Leipzig would be the first of four LAN’s that would define Niko’s greatness and also his unfortunate storyline. Being the first big tournament of 2016, Leipzig would help set the tone for the tournament circuit in the lead-up to the major MLG Columbus. After handily dispatching of Virtus.pro in their first game, Niko and his squad would face a newly branded group of formidable Danes in order to get out of groups in first place – Astralis. The game started out as most mousesports games do, with Niko top fragging and solid default play as terrorists; however the finish to this game was anything but standard. With the game going into double overtime due to an insane quad kill clutch from Niko, mousesports still ended up coming out second best, after Niko’s teammate – dennis, accidently team killed him, which resulted in the loss of a crucial round, and began a collapse of events, leading to a defeat. This loss resulted in the side playing a surprisingly strong Dignitas and being eliminated from the tournament in 5th-6th place. This unfortunate formula of events at Leipzig would set the tone for an eerily similar grouping of circumstances at mousesports’s next big 3 LAN’s: IEM Katowice, MLG Columbus, and Dreamhack Malmo. At Katowice in their final chance to get out of groups against Fnatic, Niko once again played lights out counter-strike. Dropping 42 kills with a 1.59 rating, but still losing in overtime, eliminating mousesports from Katowice in the groupstage. Again at the first CS:GO major of the year – MLG Columbus, Niko remained permanently fixed at the highest frag count, but still was eliminated in the group stage, after a close 2:1 loss to NiP due to Niko fighting an unwinnable battle against the opponent and his own team. Dreamhack Malmo looked to put an end to this seemingly tangential storyline of Niko’s career, with two wins over Luminosity Gaming and North American hopefuls Team Liquid, to slide cleanly into the quarterfinals, where they faced off against GODSENT. However once again in a deciding map, and once again after a career highlight 1v4 clutch, mousesports was beaten 2:1 and sent packing.

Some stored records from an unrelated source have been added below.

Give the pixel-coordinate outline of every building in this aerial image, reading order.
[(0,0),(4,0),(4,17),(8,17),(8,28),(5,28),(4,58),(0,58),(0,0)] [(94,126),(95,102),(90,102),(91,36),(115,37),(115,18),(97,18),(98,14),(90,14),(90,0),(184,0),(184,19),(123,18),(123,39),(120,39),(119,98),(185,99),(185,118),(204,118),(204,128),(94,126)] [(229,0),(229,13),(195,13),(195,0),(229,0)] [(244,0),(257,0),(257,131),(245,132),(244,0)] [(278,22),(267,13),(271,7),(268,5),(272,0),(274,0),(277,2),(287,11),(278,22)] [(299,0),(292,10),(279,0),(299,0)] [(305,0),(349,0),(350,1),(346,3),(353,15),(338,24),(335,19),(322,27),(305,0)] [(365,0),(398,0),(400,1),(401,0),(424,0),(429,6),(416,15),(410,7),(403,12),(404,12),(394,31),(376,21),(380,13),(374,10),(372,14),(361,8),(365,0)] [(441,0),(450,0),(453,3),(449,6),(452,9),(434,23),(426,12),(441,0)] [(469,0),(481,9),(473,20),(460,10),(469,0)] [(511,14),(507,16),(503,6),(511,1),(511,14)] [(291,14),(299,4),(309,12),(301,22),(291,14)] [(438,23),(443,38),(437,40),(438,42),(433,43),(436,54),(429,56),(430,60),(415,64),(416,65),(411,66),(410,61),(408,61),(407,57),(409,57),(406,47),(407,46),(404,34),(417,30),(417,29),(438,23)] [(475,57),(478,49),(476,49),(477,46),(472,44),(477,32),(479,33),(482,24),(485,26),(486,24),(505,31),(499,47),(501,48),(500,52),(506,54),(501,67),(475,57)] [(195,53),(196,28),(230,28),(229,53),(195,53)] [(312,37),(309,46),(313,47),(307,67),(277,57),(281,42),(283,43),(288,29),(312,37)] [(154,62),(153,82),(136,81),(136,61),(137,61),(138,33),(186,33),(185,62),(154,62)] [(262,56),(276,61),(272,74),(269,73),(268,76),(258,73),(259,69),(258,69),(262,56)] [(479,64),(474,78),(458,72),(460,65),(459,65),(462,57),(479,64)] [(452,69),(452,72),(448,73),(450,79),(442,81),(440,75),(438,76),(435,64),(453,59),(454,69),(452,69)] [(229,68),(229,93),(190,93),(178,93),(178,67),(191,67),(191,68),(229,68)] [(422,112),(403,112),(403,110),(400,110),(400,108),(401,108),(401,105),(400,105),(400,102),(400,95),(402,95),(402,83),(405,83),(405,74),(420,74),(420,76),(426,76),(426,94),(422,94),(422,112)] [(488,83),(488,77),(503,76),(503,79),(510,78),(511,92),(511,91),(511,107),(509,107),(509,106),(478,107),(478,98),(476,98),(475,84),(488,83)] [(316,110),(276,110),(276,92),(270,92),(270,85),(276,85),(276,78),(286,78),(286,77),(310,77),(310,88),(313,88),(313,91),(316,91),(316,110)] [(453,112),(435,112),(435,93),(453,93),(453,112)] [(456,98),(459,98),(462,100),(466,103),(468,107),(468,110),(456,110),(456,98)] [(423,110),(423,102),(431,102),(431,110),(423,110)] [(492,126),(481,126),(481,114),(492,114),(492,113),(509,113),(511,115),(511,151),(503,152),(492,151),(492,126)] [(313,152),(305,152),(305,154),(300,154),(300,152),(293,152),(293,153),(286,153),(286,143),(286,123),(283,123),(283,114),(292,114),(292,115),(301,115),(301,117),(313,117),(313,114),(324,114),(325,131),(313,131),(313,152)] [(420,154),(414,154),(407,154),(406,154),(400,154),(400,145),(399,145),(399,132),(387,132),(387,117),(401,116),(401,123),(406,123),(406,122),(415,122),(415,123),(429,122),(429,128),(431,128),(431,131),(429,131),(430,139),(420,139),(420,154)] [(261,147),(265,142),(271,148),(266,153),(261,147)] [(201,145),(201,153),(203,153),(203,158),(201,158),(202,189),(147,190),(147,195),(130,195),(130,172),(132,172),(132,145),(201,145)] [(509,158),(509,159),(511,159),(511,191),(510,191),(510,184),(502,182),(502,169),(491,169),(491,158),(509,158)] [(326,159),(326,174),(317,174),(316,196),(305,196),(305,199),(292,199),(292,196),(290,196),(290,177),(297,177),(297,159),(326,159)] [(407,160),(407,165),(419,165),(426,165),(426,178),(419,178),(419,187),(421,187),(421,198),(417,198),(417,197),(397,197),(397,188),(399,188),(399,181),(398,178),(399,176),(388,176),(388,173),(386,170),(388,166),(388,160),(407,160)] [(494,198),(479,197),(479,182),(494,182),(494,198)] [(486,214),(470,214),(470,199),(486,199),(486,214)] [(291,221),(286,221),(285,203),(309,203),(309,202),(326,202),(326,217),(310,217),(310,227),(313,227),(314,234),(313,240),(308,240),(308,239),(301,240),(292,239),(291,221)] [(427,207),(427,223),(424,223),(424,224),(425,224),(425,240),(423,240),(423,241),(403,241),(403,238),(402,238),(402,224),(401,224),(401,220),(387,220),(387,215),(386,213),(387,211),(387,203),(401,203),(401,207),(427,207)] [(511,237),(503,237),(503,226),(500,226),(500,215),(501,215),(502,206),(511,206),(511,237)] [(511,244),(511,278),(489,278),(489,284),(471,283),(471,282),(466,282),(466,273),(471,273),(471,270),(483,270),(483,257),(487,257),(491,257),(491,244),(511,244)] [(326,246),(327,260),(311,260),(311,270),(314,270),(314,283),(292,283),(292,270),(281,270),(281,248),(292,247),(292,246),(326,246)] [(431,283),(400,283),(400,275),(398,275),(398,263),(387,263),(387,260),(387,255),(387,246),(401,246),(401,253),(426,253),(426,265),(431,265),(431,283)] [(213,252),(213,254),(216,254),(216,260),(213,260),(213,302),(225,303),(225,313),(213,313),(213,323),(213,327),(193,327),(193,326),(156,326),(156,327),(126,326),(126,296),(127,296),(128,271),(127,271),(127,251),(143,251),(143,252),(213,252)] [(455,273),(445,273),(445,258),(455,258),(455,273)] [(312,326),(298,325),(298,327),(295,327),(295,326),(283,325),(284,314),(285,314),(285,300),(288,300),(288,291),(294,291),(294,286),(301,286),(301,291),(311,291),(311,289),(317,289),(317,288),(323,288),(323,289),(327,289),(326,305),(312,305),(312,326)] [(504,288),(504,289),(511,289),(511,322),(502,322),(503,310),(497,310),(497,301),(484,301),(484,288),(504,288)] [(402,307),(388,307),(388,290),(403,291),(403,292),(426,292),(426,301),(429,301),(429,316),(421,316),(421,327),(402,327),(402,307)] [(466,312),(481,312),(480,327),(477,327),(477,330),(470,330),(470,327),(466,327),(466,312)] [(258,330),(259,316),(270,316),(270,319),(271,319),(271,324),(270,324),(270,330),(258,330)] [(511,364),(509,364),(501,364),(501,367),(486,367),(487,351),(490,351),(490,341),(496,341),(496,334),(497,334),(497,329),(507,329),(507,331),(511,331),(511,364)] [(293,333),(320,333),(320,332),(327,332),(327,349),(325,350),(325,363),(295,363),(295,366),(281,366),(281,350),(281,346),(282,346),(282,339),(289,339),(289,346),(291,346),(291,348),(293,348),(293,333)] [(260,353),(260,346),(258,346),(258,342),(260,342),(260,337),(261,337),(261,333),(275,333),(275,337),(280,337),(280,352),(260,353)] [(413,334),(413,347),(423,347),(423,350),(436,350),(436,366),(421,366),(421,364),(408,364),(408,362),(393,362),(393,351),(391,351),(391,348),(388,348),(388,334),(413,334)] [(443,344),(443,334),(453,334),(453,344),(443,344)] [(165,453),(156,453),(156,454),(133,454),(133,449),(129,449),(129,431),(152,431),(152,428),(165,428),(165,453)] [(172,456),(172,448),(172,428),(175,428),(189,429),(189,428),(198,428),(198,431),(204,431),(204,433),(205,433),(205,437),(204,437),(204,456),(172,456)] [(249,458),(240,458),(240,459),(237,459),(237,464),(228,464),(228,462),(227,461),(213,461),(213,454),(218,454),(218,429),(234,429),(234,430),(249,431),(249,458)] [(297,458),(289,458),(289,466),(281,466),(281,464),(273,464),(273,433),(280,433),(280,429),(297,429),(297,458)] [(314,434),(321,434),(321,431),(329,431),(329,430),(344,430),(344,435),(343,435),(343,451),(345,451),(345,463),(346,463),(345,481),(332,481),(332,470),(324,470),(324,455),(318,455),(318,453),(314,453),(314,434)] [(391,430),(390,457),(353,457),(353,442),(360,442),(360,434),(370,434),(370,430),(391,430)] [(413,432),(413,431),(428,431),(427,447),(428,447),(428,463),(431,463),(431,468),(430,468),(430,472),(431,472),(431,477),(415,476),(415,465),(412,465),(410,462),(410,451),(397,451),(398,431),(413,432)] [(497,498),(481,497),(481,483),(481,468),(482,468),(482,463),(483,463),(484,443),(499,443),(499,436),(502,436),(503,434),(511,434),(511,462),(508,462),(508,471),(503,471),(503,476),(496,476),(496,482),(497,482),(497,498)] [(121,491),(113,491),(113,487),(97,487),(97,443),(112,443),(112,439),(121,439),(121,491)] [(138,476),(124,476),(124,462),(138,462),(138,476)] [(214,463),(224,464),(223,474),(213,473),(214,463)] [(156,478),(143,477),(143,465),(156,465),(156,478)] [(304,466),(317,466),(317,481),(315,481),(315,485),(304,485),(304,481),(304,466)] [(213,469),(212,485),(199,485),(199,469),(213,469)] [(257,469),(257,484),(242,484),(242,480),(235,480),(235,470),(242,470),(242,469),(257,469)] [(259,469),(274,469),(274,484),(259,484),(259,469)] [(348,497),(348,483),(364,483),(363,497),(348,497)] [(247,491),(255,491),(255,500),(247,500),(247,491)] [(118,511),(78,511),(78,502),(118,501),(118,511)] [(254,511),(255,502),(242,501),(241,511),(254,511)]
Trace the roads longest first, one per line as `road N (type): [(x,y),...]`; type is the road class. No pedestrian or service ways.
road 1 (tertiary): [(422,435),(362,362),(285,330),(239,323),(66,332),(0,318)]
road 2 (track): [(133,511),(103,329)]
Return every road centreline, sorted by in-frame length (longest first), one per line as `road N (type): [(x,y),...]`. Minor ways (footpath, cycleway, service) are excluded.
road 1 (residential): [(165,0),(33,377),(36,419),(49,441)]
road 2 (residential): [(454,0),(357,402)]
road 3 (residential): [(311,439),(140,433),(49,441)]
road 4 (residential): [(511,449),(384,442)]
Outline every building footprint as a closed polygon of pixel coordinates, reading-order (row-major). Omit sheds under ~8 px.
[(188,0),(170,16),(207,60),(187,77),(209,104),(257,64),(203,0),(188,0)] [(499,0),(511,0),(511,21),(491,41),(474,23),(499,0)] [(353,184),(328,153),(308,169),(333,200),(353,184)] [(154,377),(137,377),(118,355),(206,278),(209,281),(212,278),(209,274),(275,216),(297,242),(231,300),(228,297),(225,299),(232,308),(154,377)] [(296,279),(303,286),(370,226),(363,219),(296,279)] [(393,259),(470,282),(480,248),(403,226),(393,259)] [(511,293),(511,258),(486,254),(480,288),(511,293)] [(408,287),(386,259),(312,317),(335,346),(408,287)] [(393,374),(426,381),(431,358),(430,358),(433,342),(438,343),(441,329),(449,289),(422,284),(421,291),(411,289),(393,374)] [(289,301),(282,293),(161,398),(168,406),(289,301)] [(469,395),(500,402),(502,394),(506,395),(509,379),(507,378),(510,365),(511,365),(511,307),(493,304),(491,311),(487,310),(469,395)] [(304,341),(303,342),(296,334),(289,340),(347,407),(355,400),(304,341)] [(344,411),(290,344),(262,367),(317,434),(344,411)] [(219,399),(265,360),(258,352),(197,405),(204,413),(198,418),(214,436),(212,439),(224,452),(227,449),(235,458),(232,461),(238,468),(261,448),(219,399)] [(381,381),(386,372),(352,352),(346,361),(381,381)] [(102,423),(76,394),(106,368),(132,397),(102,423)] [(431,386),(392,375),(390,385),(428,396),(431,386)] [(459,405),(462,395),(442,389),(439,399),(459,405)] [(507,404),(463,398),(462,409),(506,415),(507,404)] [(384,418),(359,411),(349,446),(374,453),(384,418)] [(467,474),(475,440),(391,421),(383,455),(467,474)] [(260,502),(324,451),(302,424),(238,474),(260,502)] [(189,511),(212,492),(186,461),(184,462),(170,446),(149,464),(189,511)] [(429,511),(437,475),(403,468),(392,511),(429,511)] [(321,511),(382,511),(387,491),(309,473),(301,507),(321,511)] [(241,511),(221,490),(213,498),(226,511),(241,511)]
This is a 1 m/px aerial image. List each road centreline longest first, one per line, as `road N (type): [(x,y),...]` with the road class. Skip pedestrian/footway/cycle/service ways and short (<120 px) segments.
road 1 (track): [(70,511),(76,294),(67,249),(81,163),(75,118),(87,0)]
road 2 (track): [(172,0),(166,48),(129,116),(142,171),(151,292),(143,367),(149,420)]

This permeating story of Niko’s career can be likened to that of the Hellenic tale of Prometheus. The shortened and simplified version being that after Prometheus tricked Zeus and stole ‘fire’, as punishment, Zeus chained Prometheus to a stone and forced an eagle to come and eat his liver every day, only for the liver to regrow over night and the eagle to return every single day. Just as in the myth Niko has albeit not stolen, but taken the title of best player in the world, and as his punishment he must be forced to carry his team to the brink of greatness, only for them to fail him at the last moment, and this process to be repeated every single major LAN until Niko’s insane peak in skill eventually runs out. This is the unchangeable problem that Niko faces, although for one round, half or maybe even a game his team can step forwards and take the pressure of his shoulders, the always ticking timer on his skill remains. So although Niko can already be considered one of the great players in the history of CS:GO, the real question will be how long and how far he can push his team on the back of this incredible peak in performance.